** Extract to read follows **
It was recently announced that a
new adaptation of Stephen King's The Stand is in the works. And I'm pretty excited about that, even if I'm pretty sure it's going to fall apart just like the Dark Tower adaptation did (because Universal apparently failed to realize how expensive it was going to be).
My feelings toward the original miniseries adaptation are overall positive. I think they mostly made the right choices in how to condense the story, they got most of the more important characters right, and there's some really effective imagery--the opening sequence showing all the dead people on the army base set to "Don't Fear the Reaper" is not just awesome but iconic. And I don't think having a TV budget or network standards and practices hurt it in any significant way, because the success or failure of an adaptation of this particular work depends largely upon casting, second only to having enough time to tell the story. There was some good casting in the miniseries that the new adaptation would have a hard time matching, but there were also some fucking disastrous choices, and correcting the latter without being defeated by the former is going to determine whether the remake can be better than the original.
So, here are some of my ideas about some of the more crucial or difficult-to-cast roles.
Stu Redman
Original Casting: Gary Sinise.
My Assessment: I consider Gary Sinise to be one of exactly two utterly perfect pieces of casting across the whole collection of Stephen King adaptations (the other being Fred Gwynne in Pet Sematary.) He had the right everyman charm--compelling because of his ordinariness, stoic but not fearless, quietly decent, stealthily smart, out of his depth but still game and determined. It's going to be a tough performance to match, let alone surpass.
Casting Options: As soon as I saw someone else say it, I decided Timothy Olyphant was my dream choice. He's a little tall and conventionally leading-man-esque to fit as perfectly as Sinise, but if you think more of his role in The Crazies than in Justified, I think he'd be a great choice. Alternately, there's Josh Holloway, who has the same drawbacks in larger proportion, but the same assets, as well. I would suggest that they just cast Sinise again, but he'll be too old to have a relationship with 21-year-old Frannie.
** End of Extract to read **
** Given records follows **
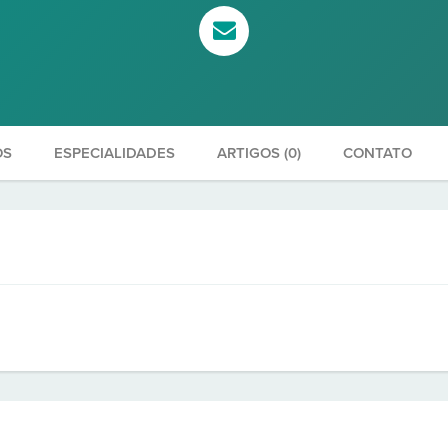
OS
ESPECIALIDADES
ARTIGOS (0)
CONTATO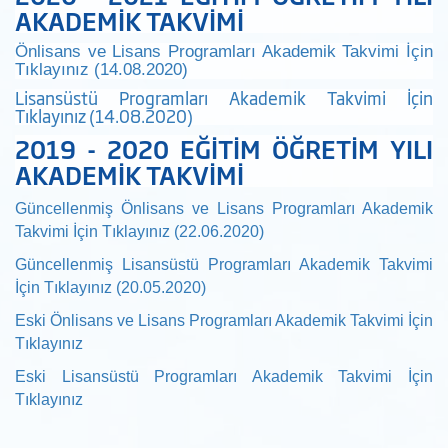
AKADEMİK TAKVİMİ
Önlisans ve Lisans Programları Akademik Takvimi İçin
Tıklayınız (14.08.2020)
Lisansüstü Programları Akademik Takvimi İçin
Tıklayınız (14.08.2020)
2019 - 2020 EĞİTİM ÖĞRETİM YILI
AKADEMİK TAKVİMİ
Güncellenmiş Önlisans ve Lisans Programları Akademik
Takvimi İçin Tıklayınız (22.06.2020)
Güncellenmiş Lisansüstü Programları Akademik Takvimi
İçin Tıklayınız (20.05.2020)
Eski
Önlisans ve Lisans Programları Akademik Takvimi İçin
Tıklayınız
Eski
Lisansüstü Programları Akademik Takvimi İçin
Tıklayınız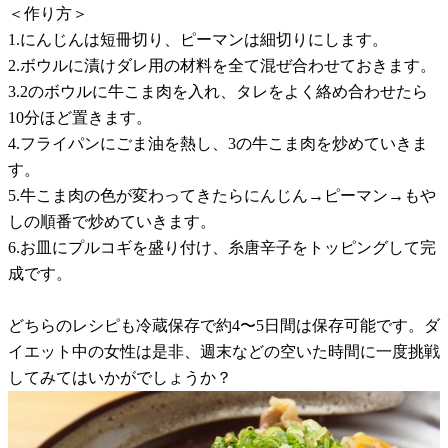
＜作り方＞
1.にんじんは短冊切り、ピーマンは細切りにします。
2.ボウルに漬けダレ用の材料を全て混ぜ合わせておきます。
3.2のボウルに牛こま肉を入れ、タレをよく絡め合わせたら
10分ほど置きます。
4.フライパンにごま油を熱し、3の牛こま肉を炒めていきま
す。
5.牛こま肉の色が変わってきたらにんじん→ピーマン→もや
しの順番で炒めていきます。
6.お皿にプルコギを盛り付け、糸唐辛子をトッピングして完
成です。
どちらのレシピも冷蔵保存で約4〜5日間は保存可能です。ダ
イエット中の女性は是非、週末などの空いた時間に一度挑戦
してみてはいかがでしょうか？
** End of Given records **
• Requirement: Continue the post on casting a new adaptation of Stephen King's The Stand, picking up right after its final sentence.

• Answer space:
Nick Andros
Original Casting: Rob Lowe
My Assessment: I was more impressed with Lowe watching it at age 10 than I am now, but he's quite a bit more effective than you would expect, and I think some of the extent to which he isn't able to convey all the depth and complexity and utter awesomeness of Nick are problems more of medium (it's harder to get into a deaf-mute character's head on screen than in text) and of writing than anything wrong with his performance. But I think his Nick was kind of blank and bland in a way that hurt the miniseries, so there's room for improvement. Also, he was too old and too handsome.
Casting Options: Well, it would be awesome if they would cast an actual deaf person, which would eliminate a little bit of what was awkward about Lowe's performance. Either way, the role requires someone more strikingly youthful than Lowe was, as well as someone with a bit more edge, a lot more gravitas, and a greater ability to convey a character's thoughts without speaking. Nick's intelligence and precociousness and power have to leap off the screen. Some hearing actors that I think have the chops and the look include Joseph Gordon Levitt and Stark Sands. And also Aaron Paul, but I have him in mind for someone else.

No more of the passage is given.